_DIRECTIONS_
Output the data below only from the line containing "left shoulder: (340, 474)" up to and including the line containing "right back paw: (170, 147)", exact and with the pictures left out.

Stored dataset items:
"""

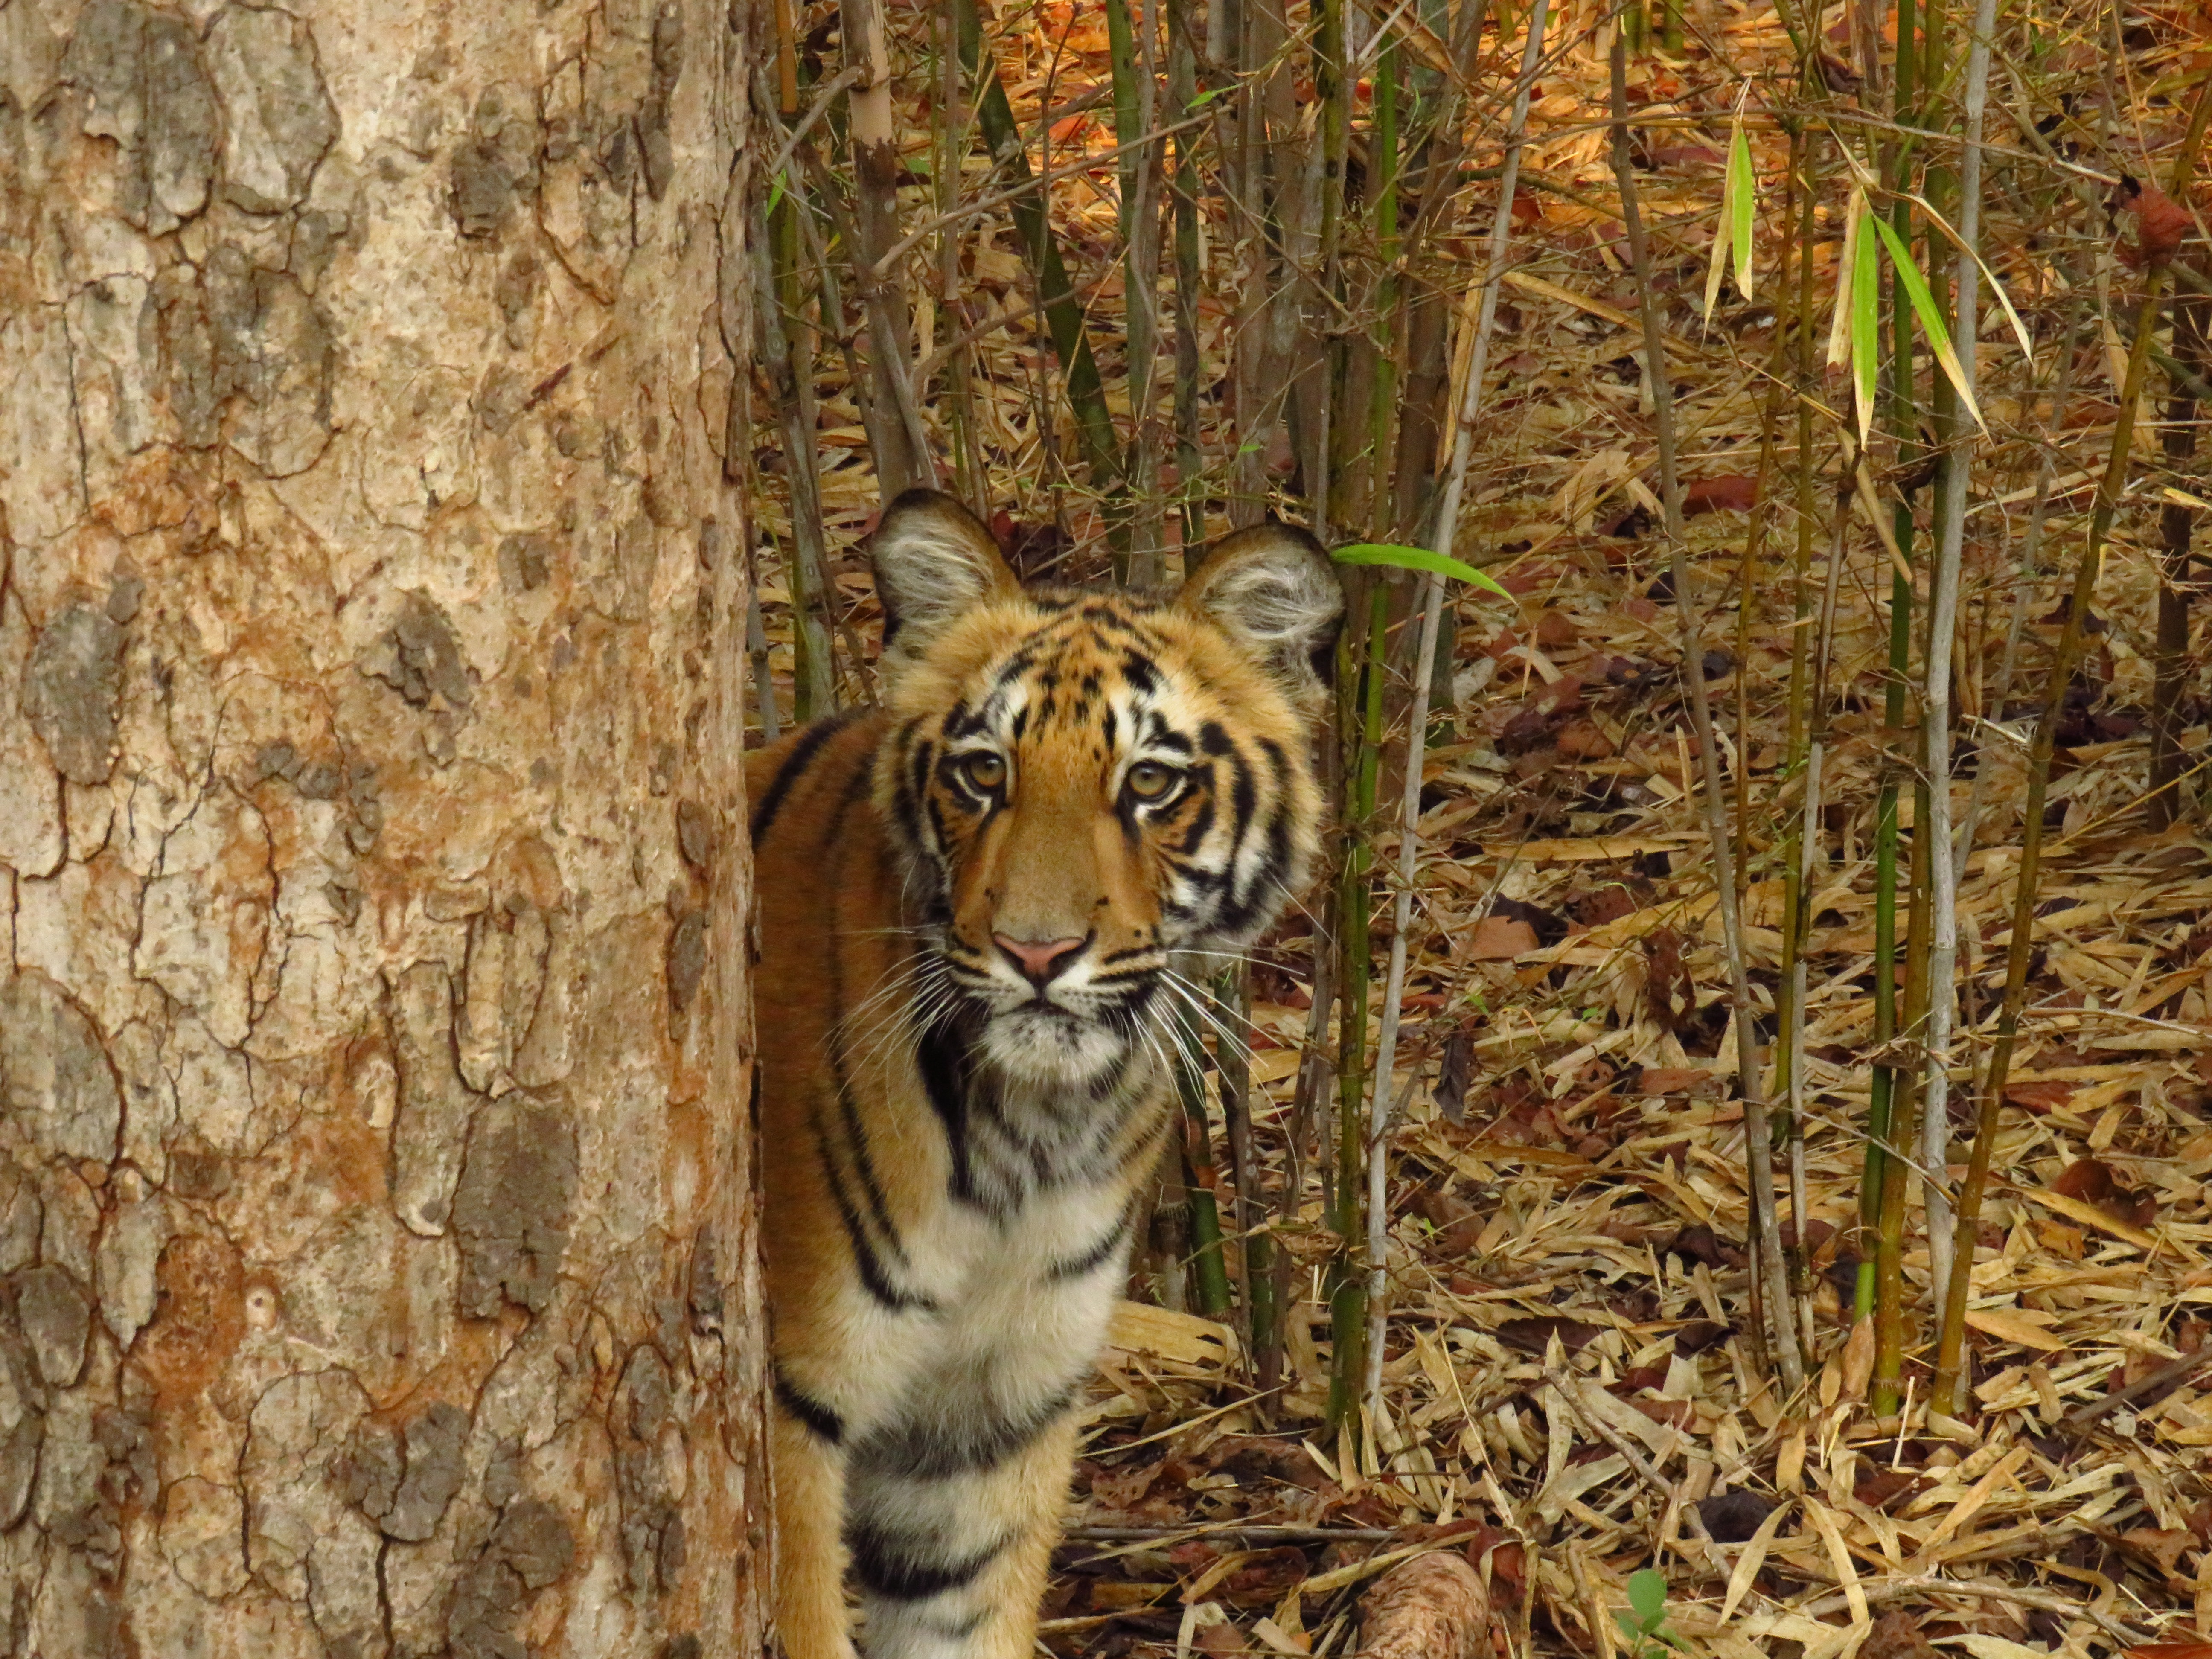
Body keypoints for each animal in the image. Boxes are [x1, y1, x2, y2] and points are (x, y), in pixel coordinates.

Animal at [743, 486, 1336, 1654]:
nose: (1036, 952)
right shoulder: (793, 1405)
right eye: (985, 772)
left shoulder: (987, 1422)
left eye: (1150, 782)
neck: (1033, 1133)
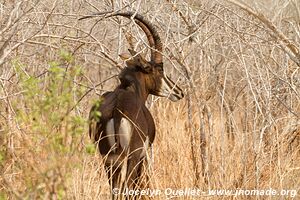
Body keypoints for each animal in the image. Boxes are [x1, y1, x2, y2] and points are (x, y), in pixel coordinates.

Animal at [80, 11, 183, 198]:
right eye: (160, 69)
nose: (179, 92)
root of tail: (116, 110)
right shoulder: (144, 154)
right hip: (131, 156)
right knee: (128, 187)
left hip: (108, 158)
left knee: (115, 189)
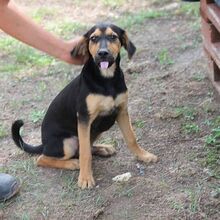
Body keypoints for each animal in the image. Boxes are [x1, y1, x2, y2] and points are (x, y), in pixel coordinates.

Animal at [11, 22, 158, 189]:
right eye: (93, 38)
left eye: (113, 37)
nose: (102, 53)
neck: (107, 80)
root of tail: (44, 144)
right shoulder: (84, 118)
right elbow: (85, 153)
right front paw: (85, 178)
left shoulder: (121, 111)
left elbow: (131, 138)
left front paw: (144, 156)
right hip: (67, 142)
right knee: (43, 158)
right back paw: (72, 163)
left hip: (99, 127)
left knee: (84, 146)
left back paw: (103, 148)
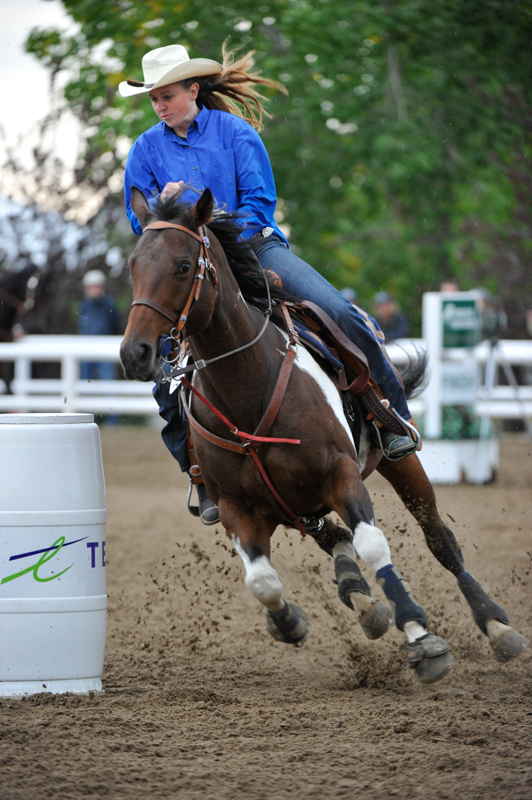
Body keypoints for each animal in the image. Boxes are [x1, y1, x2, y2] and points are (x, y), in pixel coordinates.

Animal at [120, 187, 528, 685]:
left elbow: (373, 543)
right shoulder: (237, 508)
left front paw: (419, 634)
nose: (135, 353)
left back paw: (494, 624)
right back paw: (359, 595)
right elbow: (262, 580)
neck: (249, 389)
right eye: (134, 265)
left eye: (182, 265)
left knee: (438, 540)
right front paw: (290, 621)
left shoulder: (340, 474)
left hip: (398, 464)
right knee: (334, 539)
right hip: (294, 505)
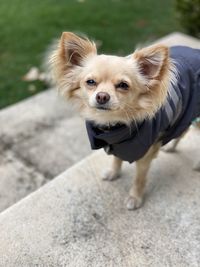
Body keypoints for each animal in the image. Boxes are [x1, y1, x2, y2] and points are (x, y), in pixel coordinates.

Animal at [48, 31, 200, 211]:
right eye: (90, 82)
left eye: (123, 85)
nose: (102, 96)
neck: (114, 125)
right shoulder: (118, 144)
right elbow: (116, 158)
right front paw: (114, 172)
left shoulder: (144, 156)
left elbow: (139, 179)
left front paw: (135, 197)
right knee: (182, 131)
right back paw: (170, 147)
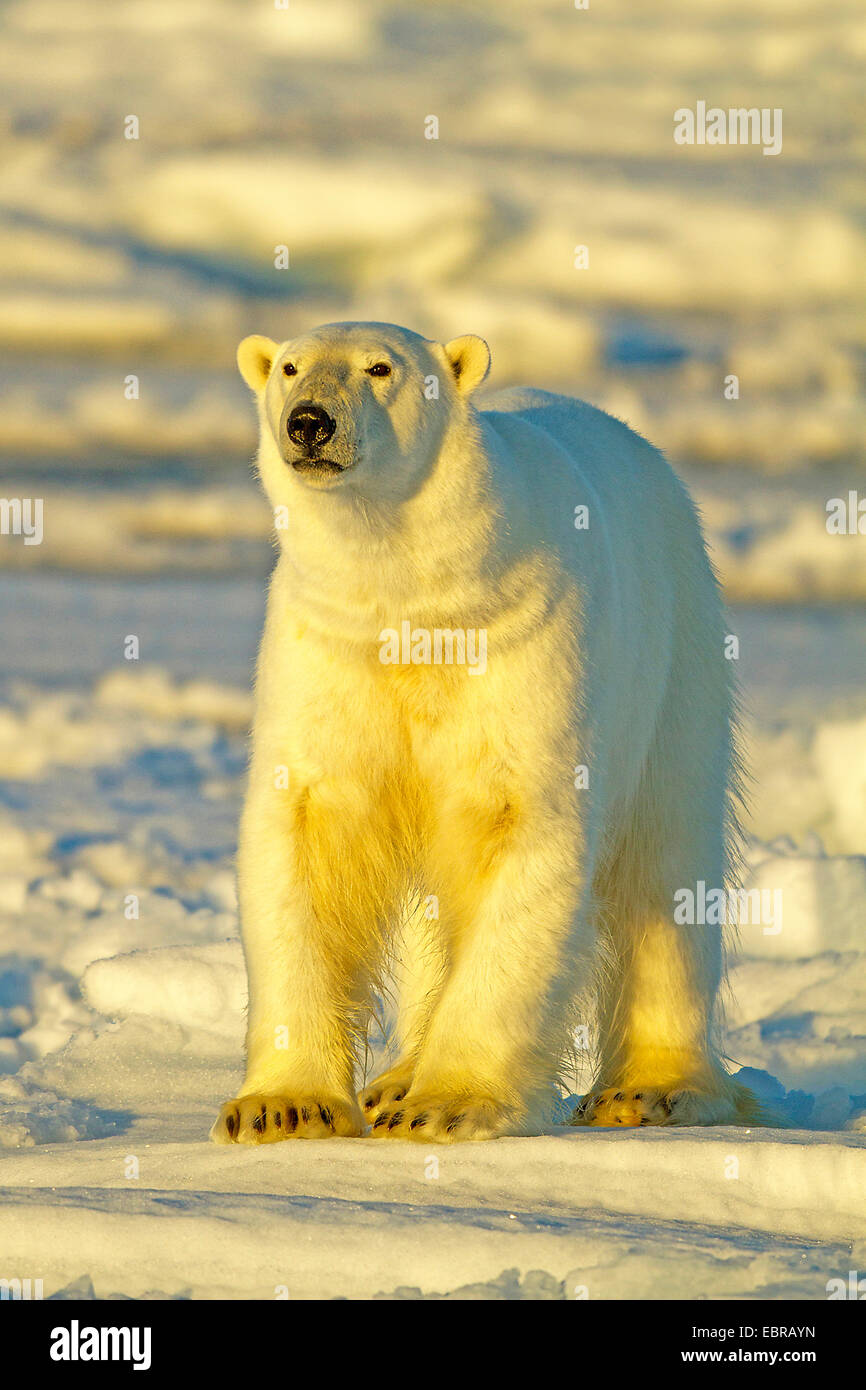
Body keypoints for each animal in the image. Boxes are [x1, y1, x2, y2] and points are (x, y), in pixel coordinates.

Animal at [211, 320, 759, 1144]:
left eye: (381, 368)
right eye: (290, 367)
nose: (309, 422)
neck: (416, 597)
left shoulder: (519, 644)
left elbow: (520, 830)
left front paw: (447, 1103)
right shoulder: (331, 652)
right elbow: (306, 838)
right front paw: (282, 1106)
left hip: (677, 655)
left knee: (664, 863)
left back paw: (652, 1089)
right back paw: (393, 1080)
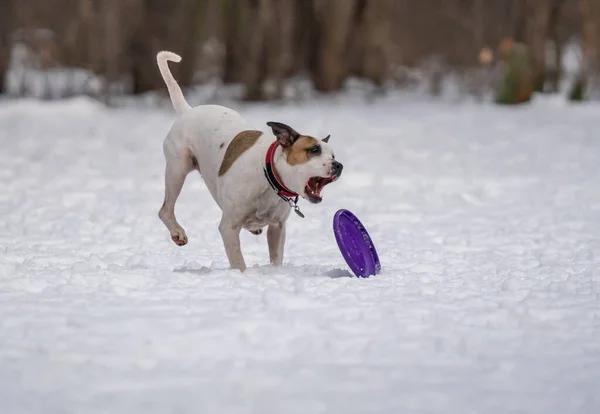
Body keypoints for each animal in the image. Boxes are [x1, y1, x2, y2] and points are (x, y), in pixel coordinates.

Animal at [156, 51, 342, 272]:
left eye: (333, 156)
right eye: (313, 150)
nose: (338, 165)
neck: (268, 177)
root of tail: (188, 111)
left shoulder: (277, 227)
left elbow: (276, 255)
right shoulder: (229, 227)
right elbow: (238, 261)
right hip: (177, 169)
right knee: (165, 209)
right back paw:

"""

_RESULT FOR THIS TASK_
left shoulder: (340, 474)
left hip: (398, 464)
right knee: (334, 539)
right hip: (294, 505)
Body keypoints for each animal in the image. Boxes are [x1, y1, x2, y2] and points are (x, y), in pixel coordinates.

Animal at [48, 31, 200, 211]:
right eye: (90, 82)
left eye: (123, 85)
nose: (102, 96)
neck: (114, 125)
right shoulder: (118, 144)
right elbow: (116, 158)
right front paw: (114, 172)
left shoulder: (144, 156)
left elbow: (139, 179)
left front paw: (135, 197)
right knee: (182, 131)
right back paw: (170, 147)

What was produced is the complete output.